Closed helrond closed 6 years ago
Thanks for noting this. Just to clarify -- in process of setting up environment to test -- is the first loop successful, e.g. i
== 0? or is even the first object not created?
Yes the first test works fine!
Yep, I'm able to recreate. I'm seeing the following errors coming from Fedora after the timeout is exceeded, between iterations:
SEVERE: An I/O error has occurred while writing a response message entity to the container output stream.
org.glassfish.jersey.server.internal.process.MappableException: java.io.IOException: java.util.concurrent.TimeoutException: Idle timeout expired: 30004/30000 ms
at org.glassfish.jersey.server.internal.MappableExceptionWrapperInterceptor.aroundWriteTo(MappableExceptionWrapperInterceptor.java:92)
at org.glassfish.jersey.message.internal.WriterInterceptorExecutor.proceed(WriterInterceptorExecutor.java:162)
at org.glassfish.jersey.message.internal.MessageBodyFactory.writeTo(MessageBodyFactory.java:1130)
at org.glassfish.jersey.server.ServerRuntime$Responder.writeResponse(ServerRuntime.java:711)
at org.glassfish.jersey.server.ServerRuntime$Responder.processResponse(ServerRuntime.java:444)
at org.glassfish.jersey.server.ServerRuntime$Responder.process(ServerRuntime.java:434)
at org.glassfish.jersey.server.ServerRuntime$2.run(ServerRuntime.java:329)
at org.glassfish.jersey.internal.Errors$1.call(Errors.java:271)
at org.glassfish.jersey.internal.Errors$1.call(Errors.java:267)
at org.glassfish.jersey.internal.Errors.process(Errors.java:315)
at org.glassfish.jersey.internal.Errors.process(Errors.java:297)
at org.glassfish.jersey.internal.Errors.process(Errors.java:267)
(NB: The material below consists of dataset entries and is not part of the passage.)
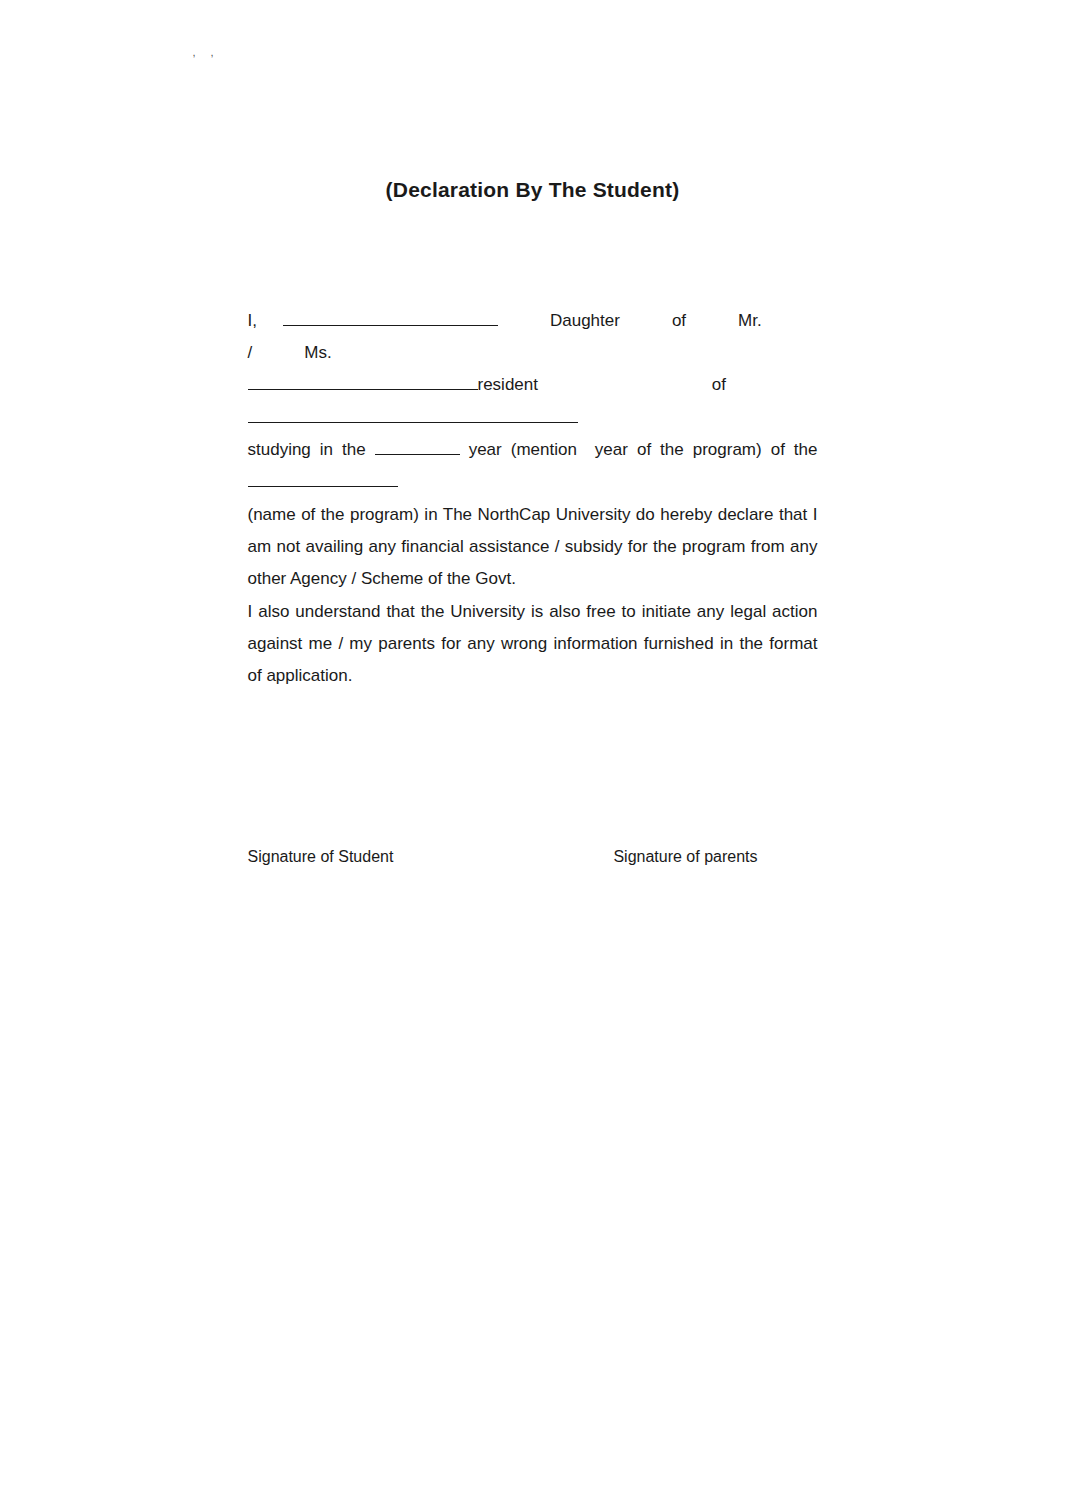, ,
(Declaration By The Student)
I, Daughter of Mr. / Ms.
resident of
studying in the year (mention year of the program) of the
(name of the program) in The NorthCap University do hereby declare that I am not availing any financial assistance / subsidy for the program from any other Agency / Scheme of the Govt.
I also understand that the University is also free to initiate any legal action against me / my parents for any wrong information furnished in the format of application.
Signature of Student
Signature of parents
at org.glassfish.jersey.process.internal.RequestScope.runInScope(RequestScope.java:317)
at org.glassfish.jersey.server.ServerRuntime.process(ServerRuntime.java:305)
at org.glassfish.jersey.server.ApplicationHandler.handle(ApplicationHandler.java:1154)
at org.glassfish.jersey.servlet.WebComponent.serviceImpl(WebComponent.java:473)
at org.glassfish.jersey.servlet.WebComponent.service(WebComponent.java:427)
at org.glassfish.jersey.servlet.ServletContainer.service(ServletContainer.java:388)
at org.glassfish.jersey.servlet.ServletContainer.service(ServletContainer.java:341)
at org.glassfish.jersey.servlet.ServletContainer.service(ServletContainer.java:228)
at org.eclipse.jetty.servlet.ServletHolder.handle(ServletHolder.java:769)
at org.eclipse.jetty.servlet.ServletHandler.doHandle(ServletHandler.java:585)
at org.eclipse.jetty.server.handler.ScopedHandler.handle(ScopedHandler.java:143)
at org.eclipse.jetty.security.SecurityHandler.handle(SecurityHandler.java:577)
at org.eclipse.jetty.server.session.SessionHandler.doHandle(SessionHandler.java:223)
at org.eclipse.jetty.server.handler.ContextHandler.doHandle(ContextHandler.java:1125)
at org.eclipse.jetty.servlet.ServletHandler.doScope(ServletHandler.java:515)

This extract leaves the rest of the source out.